If you’re in the unfortunate predicament of needing to cover the whole globe with good measurements and shape accuracy, then most likely a single spatial reference system isn’t going to cut it. A common favorite is the UTM family of SRIDs. There are about 60 UTM SRIDs for WGS 84, each covering six-degree longitudinal strips. There is also a series of UTMs for NAD 83, but the WGS 84 one is more common.

You’ll need to figure out the UTM WGS 84 SRID for your particular dataset. There is a function for that in the PostGIS wiki at http://trac.osgeo.org/postgis. The following listing shows a slight variant of that function that takes any geometry and returns the WGS 84 UTM SRID of the centroid of that geometry.

Listing 6.1. Determing WGS 84 UTM SRID of a geometry

We convert our geometry to a point and then transform it to WGS 84 lon lat. This function assumes the SRIDs are named the same as the EPSG for UTMs, which is the case with the default spatial_ref_sys that comes packaged with PostGIS. We determine whether latitude is positive or negative: UTM EPSG numbers start with 32600 and increment every six degrees. Negative latitude, or 0, starts at 32700. So the final SRID is between these numbers.

If you need to maintain multiple SRIDs, you have three approaches:

  • Store one (usually 4326) and transform on the fly as needed.
  • Maintain one for each region and possibly partition your data by region using table inheritance.
  • Maintain multiple geometries, one field for each you commonly use.

There are many philosophies about the correct way to go, and none is right or wrong. For our cases, we’ve found that keeping one SRID (usually 4326) and transforming as needed works best, provided we maintain functional indexes on transforms used for distance calculations. We also like using views as an abstraction layer where the view contains the calculated transform. PostgreSQL supports not only functional indexes but also partial ones. A partial index, for example, allows you to index only part of your data. So in general you should only apply an ST_Transform function for the region defined for a given UTM; otherwise you’ll run into coordinate bounds issues. Generally speaking, it’s best to partition your data using table inheritance and use different transform indexes for each table separately. The following listing is an example of a functional st_transform index and a possible view you may create to take advantage of it.

Listing 6.2. Using functional indexes
CREATE INDEX feature_data_the_geom_utm
 ON feature_data
 USING gist
 (st_transform(the_geom, 32611));

CREATE VIEW vwfeature_data AS
    SELECT gid, f_name, the_geom,
        ST_Tranform(the_geom,32611) As the_geom_utm
    FROM feature_data;

In this view, we’re transforming our native data to SRID 32611, which is one of the UTM SRIDs for a region of California in the United States.

 

Functional indexes on ST_Transform

Putting functional indexes on ST_Transform is something we do when building a view on our data with the transformed version of the data. It’s a gray zone, in the sense that we’re exploiting a small violation of treating ST_Transform as an immutable function, when technically it isn’t. In PostGIS, the ST_Transform is marked as immutable mostly for performance reasons, which means when you calculate it for a given geometry it can be assumed to never change, and PostgreSQL kindly believes PostGIS and caches it and allows it to be used in functional indexes. Only functions marked as immutable can be used in functional indexes, and in theory a function that relies on a table (except possibly for a static system table in pg_catalog) is at best considered stable (meaning it won’t change within a query given the same inputs). In actuality, it’s a bit of lie that it’s immutable, because it relies on entries in the spatial_ref_sys table. If you happen to change the entry for your transform in the table, you’ll need to reindex your data, otherwise it will be wrong, but then again so would be the case if you kept a second transformed geometry column. We tend to think a bit liberally and think of the spatial_ref_sys table as practically immutable. Though you may add entries, it’s rare that you’d change the definitions of entries once created, and thus the immutability argument is valid.

**YOUR TASK:**
Write the next part of the text on PostGIS spatial reference systems, starting right after its final sentence. The records on this page have no connection to the text on PostGIS spatial reference systems.

**DATASET ENTRIES:**
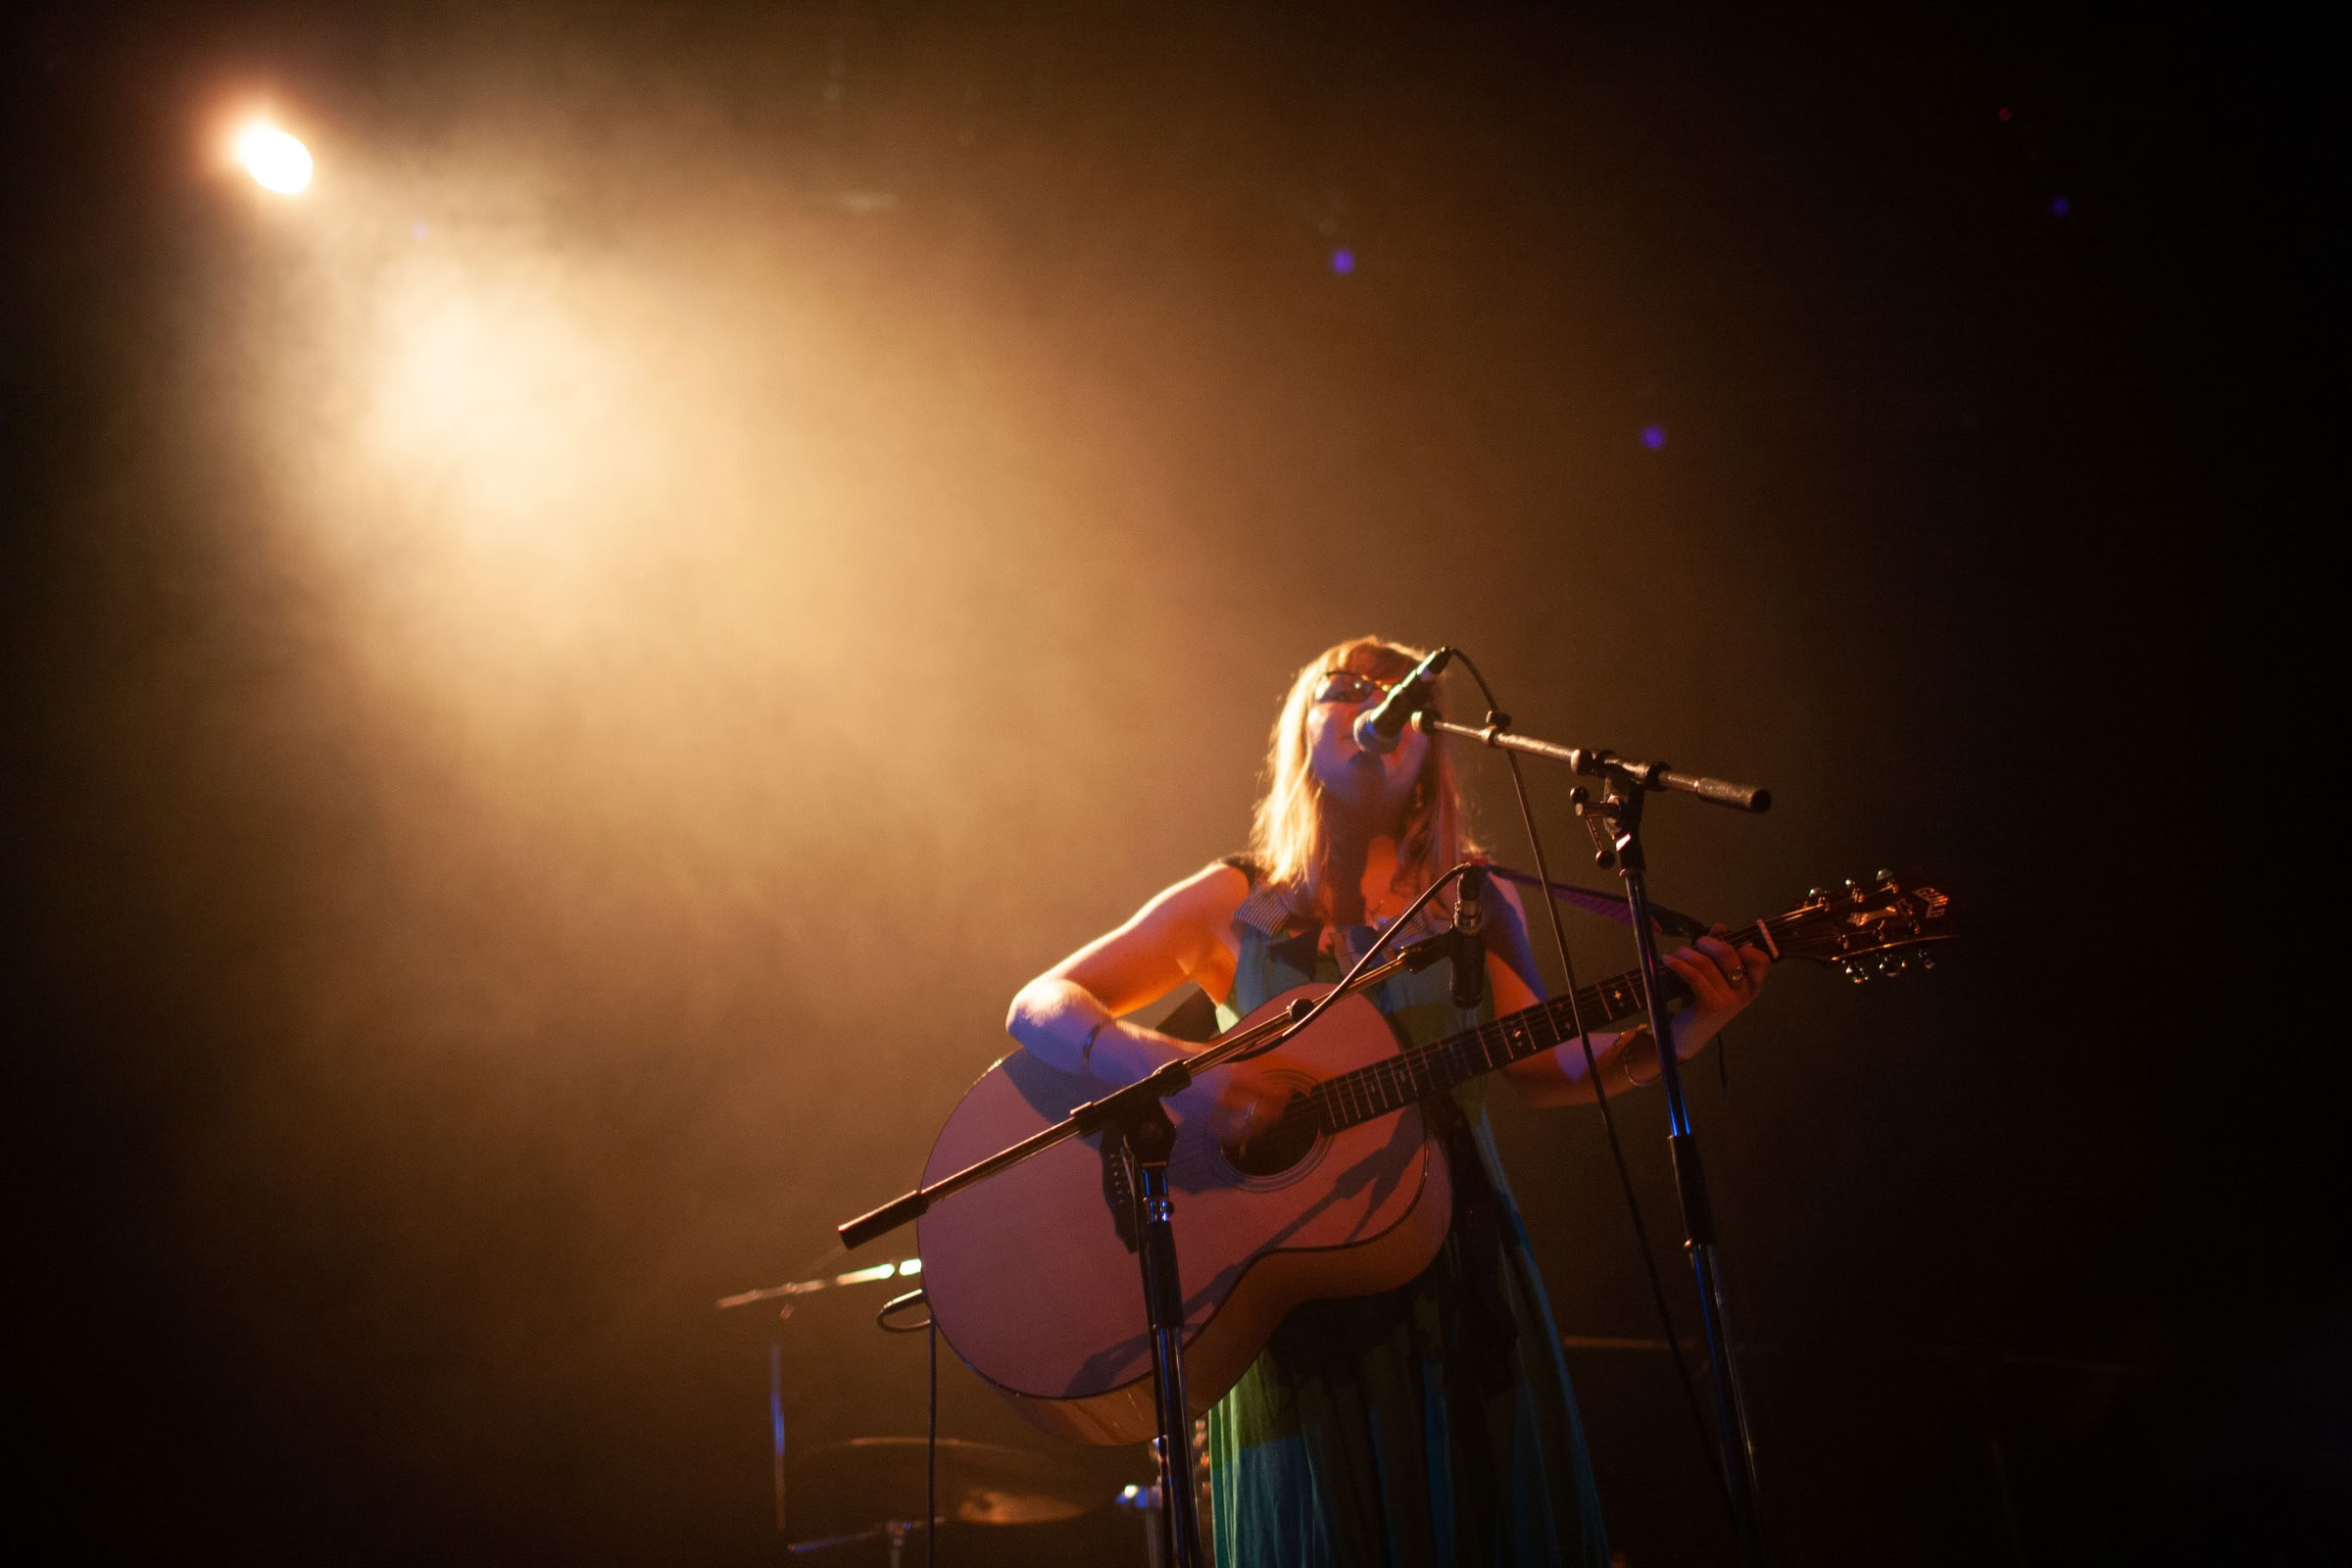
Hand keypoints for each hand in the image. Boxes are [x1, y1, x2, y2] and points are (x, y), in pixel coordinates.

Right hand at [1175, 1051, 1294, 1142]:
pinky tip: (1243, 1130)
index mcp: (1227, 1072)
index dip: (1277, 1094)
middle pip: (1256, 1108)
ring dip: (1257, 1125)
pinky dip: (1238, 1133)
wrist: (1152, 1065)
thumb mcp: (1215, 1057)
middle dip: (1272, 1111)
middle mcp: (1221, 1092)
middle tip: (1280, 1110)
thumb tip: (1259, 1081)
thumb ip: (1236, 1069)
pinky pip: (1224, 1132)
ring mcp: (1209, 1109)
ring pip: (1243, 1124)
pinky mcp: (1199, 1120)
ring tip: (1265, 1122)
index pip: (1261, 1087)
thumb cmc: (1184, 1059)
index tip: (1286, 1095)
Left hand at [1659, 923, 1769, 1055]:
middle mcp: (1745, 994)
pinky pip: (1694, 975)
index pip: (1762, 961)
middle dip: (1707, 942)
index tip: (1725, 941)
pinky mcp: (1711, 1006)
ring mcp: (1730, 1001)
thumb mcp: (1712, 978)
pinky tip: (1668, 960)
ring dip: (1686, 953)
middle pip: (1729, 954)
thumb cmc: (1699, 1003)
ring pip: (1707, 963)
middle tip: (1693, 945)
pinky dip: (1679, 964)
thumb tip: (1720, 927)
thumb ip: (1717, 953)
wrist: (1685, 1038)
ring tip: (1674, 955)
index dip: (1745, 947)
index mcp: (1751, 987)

**ANSWER SECTION:**
The other issue with functional indexes is they get dropped when you restore your data, unless you make sure to set the search_path of the ST_Transform function to include the schema the spatial_ref_sys resides in (supported only in PostgreSQL 8.3 and above). Read our diatribe on this topic for more details: http://www.postgresonline.com/journal/index.php?/archives/121-Restore-of-functional-indexes-gotcha.html.

So why do we use it even though it’s a bit of a no-no? The other alternative is to keep a geometry field for your alternative spatial references. This is annoying for two reasons: (1) You have to ensure it’s updated when your main geometry field is updated, which means putting in a trigger. Someone may get confused and update that one instead. (2) The more annoying reason is that if you have big geometries, having a second big geometry in your table slows down updates considerably because of the MVCC nature of PostgreSQL to create a copy of a record during update. It probably slows down selects too because you have a fatter row to contend with. Using ST_Transform on the fly is cheap, but doing an index search on this calculated call isn’t possible without a GIST index on this transformed data.

 

Often you’ll have to load spatial data into your database that you didn’t create. Before you even worry about what spatial reference you should use to transform your source data to for storage, you first have to figure out what spatial reference system your source data is in. If you guess wrong on that, then all your spatial transformations will be wrong. In the next section we’ll cover how to determine the spatial reference system of a data source.

6.3. Determining the spatial reference system of source data

In this section, we’ll go through some exercises to determine the spatial reference system of source data. This will prepare you for the next chapter, where we finally start loading real data. Before being able to do that, you need to know where you can get free data to play with. Locations for free data can be found in appendix A.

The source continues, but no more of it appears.